Reasoning of Judgment:- The Tribunal held that there is no dispute or doubt about the fact that zinc dross is an item specified in the Central Excise Tariff. Merely because an item is specified in the tariff chargeable to a rate of duty, it cannot be concluded that they are excisable goods, i.e, they are manufactured and marketable goods. As has been held by the Tribunal in the case of Vishal Pipes vs. CCE, Noida, there is no legal fiction of manufacture by way of a chapter note to treat the impugned goods as manufactured items. Further, the Apex Court in the case of Indian Aluminium Co. Ltd. case had held specifically in the case of zinc dross that in the absence of legal fiction, deeming residues with more than certain percentage of metal as manufactured or excisable, it cannot be held that dross and skimmings are manufactured items.  Further, in the case of Tata Iron & Steel Co.

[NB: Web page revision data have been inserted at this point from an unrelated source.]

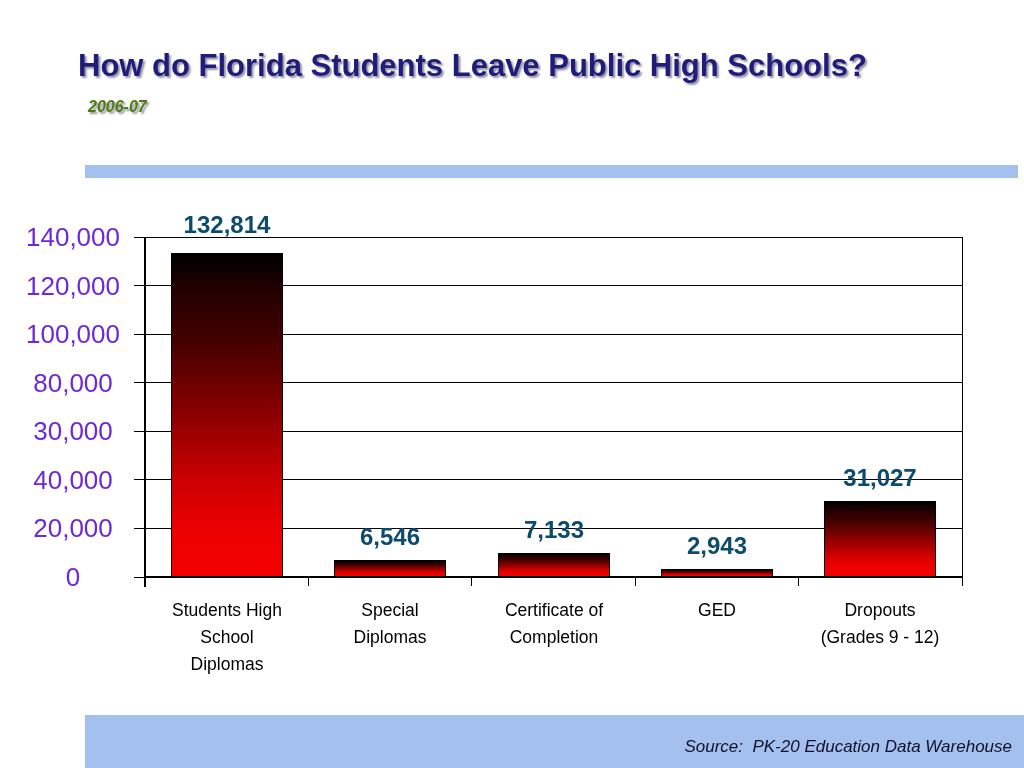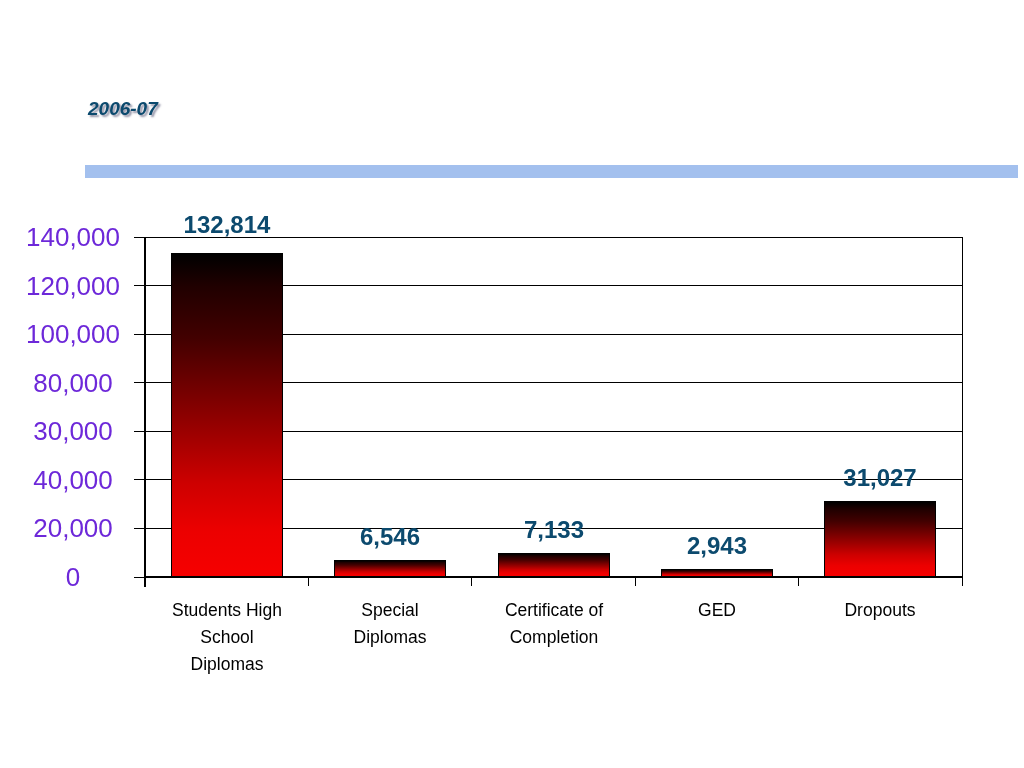--- a/index.html
+++ b/index.html
@@ -8,21 +8,21 @@
   .slide { position: relative; width: 1024px; height: 768px; background: #ffffff; }
 
   .title {
     position: absolute; left: 78px; top: 48px;
     font-size: 31px; font-weight: bold; color: #201d7a;
     text-shadow: 2px 2px 2px rgba(90,90,120,0.65);
     letter-spacing: 0px; white-space: nowrap;
   }
   .subtitle {
     position: absolute; left: 88px; top: 98px;
-    font-size: 19px; font-weight: bold; font-style: italic; color: #0c4a6e;
+    font-size: 16px; font-weight: bold; font-style: italic; color: #4d7c0f;
     text-shadow: 2px 2px 2px rgba(90,90,120,0.65);
   }
   .divider-band {
     position: absolute; left: 85px; top: 165px; width: 933px; height: 13px;
     background: #a3c0ee;
   }
 
   .chart { position: absolute; left: 0; top: 0; width: 1024px; height: 768px; }
   .gridline { position: absolute; height: 1px; background: #000; }
   .axis-line { position: absolute; background: #000; }
@@ -54,20 +54,21 @@
   .source-text {
     position: absolute; right: 12px; top: 22px;
     font-size: 17px; font-style: italic; color: #10102a;
     white-space: pre;
   }
 </style>
 </head>
 <body>
 
 <div class="slide">
+  <div class="title">How do Florida Students Leave Public High Schools?</div>
   <div class="subtitle">2006-07</div>
   <div class="divider-band"></div>
 
   <div class="chart" id="chart">
       <div class="ytick" style="left: 134px; top: 576.5px; width: 11px;"></div>
       <div class="ytick-label" style="left: 18px; top: 566px; width: 110px;">0</div>
       <div class="gridline" style="left: 145px; top: 527.929px; width: 817px;"></div>
       <div class="ytick" style="left: 134px; top: 527.929px; width: 11px;"></div>
       <div class="ytick-label" style="left: 18px; top: 517.429px; width: 110px;">20,000</div>
       <div class="gridline" style="left: 145px; top: 479.357px; width: 817px;"></div>
@@ -117,16 +118,20 @@
       </div>
       <div class="bar" style="left: 661px; top: 569px; width: 112px; height: 8px;"></div>
       <div class="value-label" style="left: 637px; top: 535px; width: 160px;">2,943</div>
       <div class="category-label" style="left: 627px; top: 597px; width: 180px;">
         <div>GED</div>
       </div>
       <div class="bar" style="left: 824px; top: 501px; width: 112px; height: 76px;"></div>
       <div class="value-label" style="left: 800px; top: 467px; width: 160px;">31,027</div>
       <div class="category-label" style="left: 790px; top: 597px; width: 180px;">
         <div>Dropouts</div>
+        <div>(Grades 9 - 12)</div>
       </div>
     </div>
 
+  <div class="source-band">
+    <div class="source-text">Source:  PK-20 Education Data Warehouse</div>
+  </div>
 </div>
 
 </body></html>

Ltd., the Apex Court held that merely because zinc dross and flux skimmings are sold, they cannot be held to be marketable as even rubbish can be sold in the market.
 
In the said case, the Apex Court further held that everything which is sold is not necessarily a marketable commodity known to commerce and which, it may be worthwhile to trade in. All the above decisions of this Tribunal and the Apex Court have been rendered specifically in the context of excisability and marketability of zinc dross and skimmings and these decisions categorically conclude that zinc dross/skimmings cannot be considered to be excisable/marketable even though there may be specific entry in the Central Excise Tariff covering the product.
 
Further, the Tribunal held that the Board in the Circular No. 904/24/2009-SC dated 28.10.2009 has clearly clarified that only after amendment in Section 2(d) of the Central Excise Act, 1944 wherein an explanation was added clarifying that 'goods' include any article, material or substance which is capable of being bought and sold for a consideration and such goods shall be deemed to be marketable, products like zinc dross and skimmings can be held to be excisable and marketable. Prior to the amendment to Section 2(d) effective May 2008, the Circular makes it absolutely clear that these products cannot be treated as excisable goods even though they might find specific entry in the Excise Tariff and even though they may fetch some price in the market.
 
It was held that from the Circular and the various judgments, it is clear that prior to 2008, Zinc Dross, zinc ash and flush skimming etc. arising in the process of galvanisation of CR Sheets cannot be considered to be excisable and marketable and excisable goods prior to May 2008. Impugned order confirming the demand is set aside.
 
Decision:- Appeal allowed.
 
Comment:- We have across a totally opposite case wherein the party has taken the credit on Zinc dross and skimming. The department has alleged in the show cause notice when the Zinc dross is not chargeable to excise duty then the duty should not be paid by the supplier and hence we have taken the wrong credit. The demand is for the period prior to 2008. The department maintained that it is chargeable to duty after this date as definition of goods has been changed. But this definition has not given retrospective effect.
 
Now, from this demand, it is clear that the department is taking totally opposite stand in different case. In this case, they are asking for the duty but when the poor manufacturer has taken the credit then they are asking for reversal. Such opposite stands in different matters are not legally sustainable. Further, we have contended in reply to show cause notice that we have taken the credit which has been charged by supplier in his invoice. We have paid the amount to him. Moreover, the classification and liability of duty cannot be decided at our end. It has to be decided by jurisdictional Authorities of supplier. But the litigation is going on and poor manufacturer is facing demand of crores of Rupee.  How much pressure can a small scale manufacturer can sustain. On the contrary, the departmental officer issuing demand does not have any responsibility or accountability in this regard. I remember a line from a famous song “This happens only in India”.